Nobody seemed to listen to the words of Jesus. “Let anyone who is without sin…” Either that or all of those who were participating were sinless.
The time came for Arthur to give his final statement. In our visit before the execution, I’d encouraged him to use this opportunity to speak his truth to the world. He did.
What is occurring here tonight is not justice, it’s murder of an innocent man for a murder that occurred in 1992. For the last 30 years I’ve proven my innocence to the courts, but the courts blocked me and then refused me access to the ballistics for 20 years; I’ve proven facts and ballistics to be false. It’s been 30 years now, the state refused to turn over evidence. Nine of the ten trial motions were filled for discovery of evidence, but each were denied each time. I asked for DNA, I was denied DNA. My co-defendant was executed in 2006 and if I’m innocent he was innocent and they killed an innocent man, and the state doesn’t want the truth to come out. They won’t allow me DNA. The victim’s son identified on audio tape it wasn’t me or the co-defendant. The state hid the evidence so long and good that my own attorneys couldn’t find it. Tonight, Texas will kill a second innocent man for a murder that occurred in 1992. I have no further words.
Before the poison completely took over, I told Arthur that he was loved. “Keep fighting! Use my truth…” Right before he lost consciousness, he told me he loved me too.
For the next few minutes, I watched Arthur struggle to breathe. In the midst of it all, all I could do was shake. As the minutes grew longer, I kept asking God to forgive us. Close to 17 minutes passed before Arthur was pronounced dead. Those were some of the longest minutes of my life. I couldn’t figure out what was taking so long. How hard can it be to kill a man?

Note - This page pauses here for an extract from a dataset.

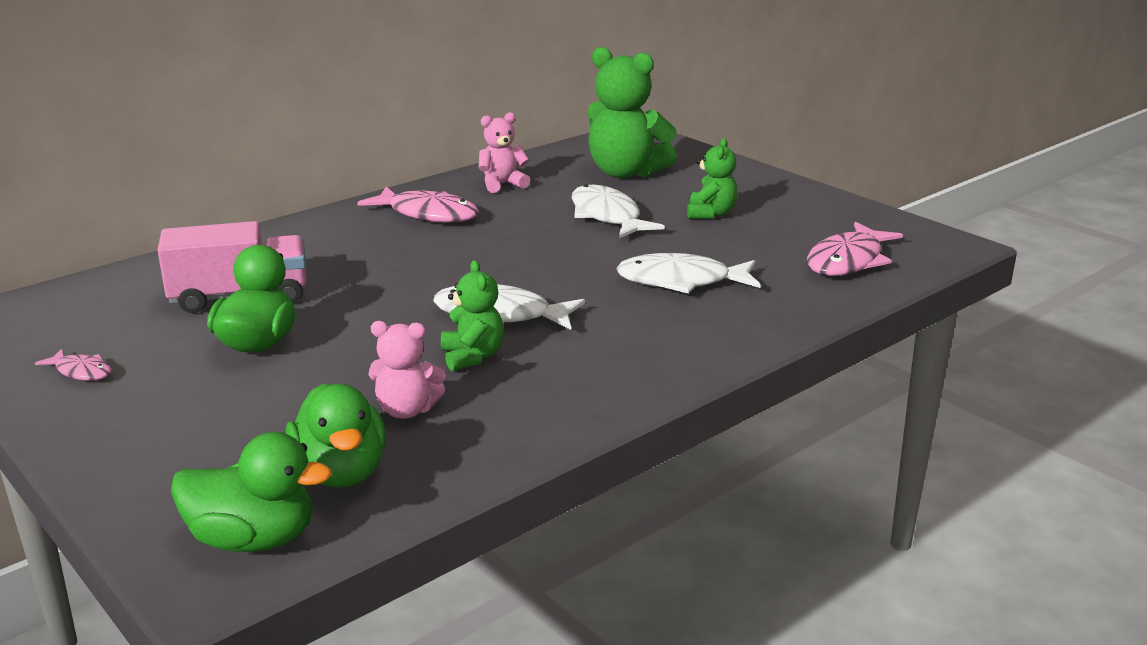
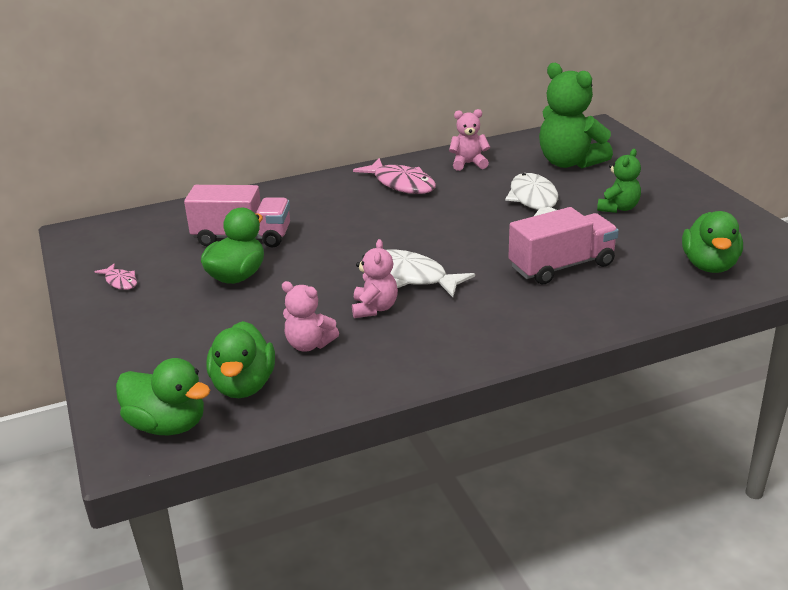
camera: 20 degrees right, 5 degrees up
(472, 356) = (374, 308): green teddy bear -> pink teddy bear
(681, 281) = (561, 266): white fish -> pink truck
(848, 261) = (709, 265): pink fish -> green duck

Just as quickly as it started…it was over.
The agent who had escorted me the entire night walked me out the door into the night.
I hugged him. While I’m sure he thought it was strange, it felt like the most human thing to do on such an inhumane night.
I’m still looking for God…
*Last night, I became the first spiritual advisor to accompany the condemned into the execution chamber in two different states, Oklahoma and now Texas. I was with Scott Eizember when he was executed on January 12, 2023. Now, I’d been with Arthur Brown on March 9. I’m still processing what it all means.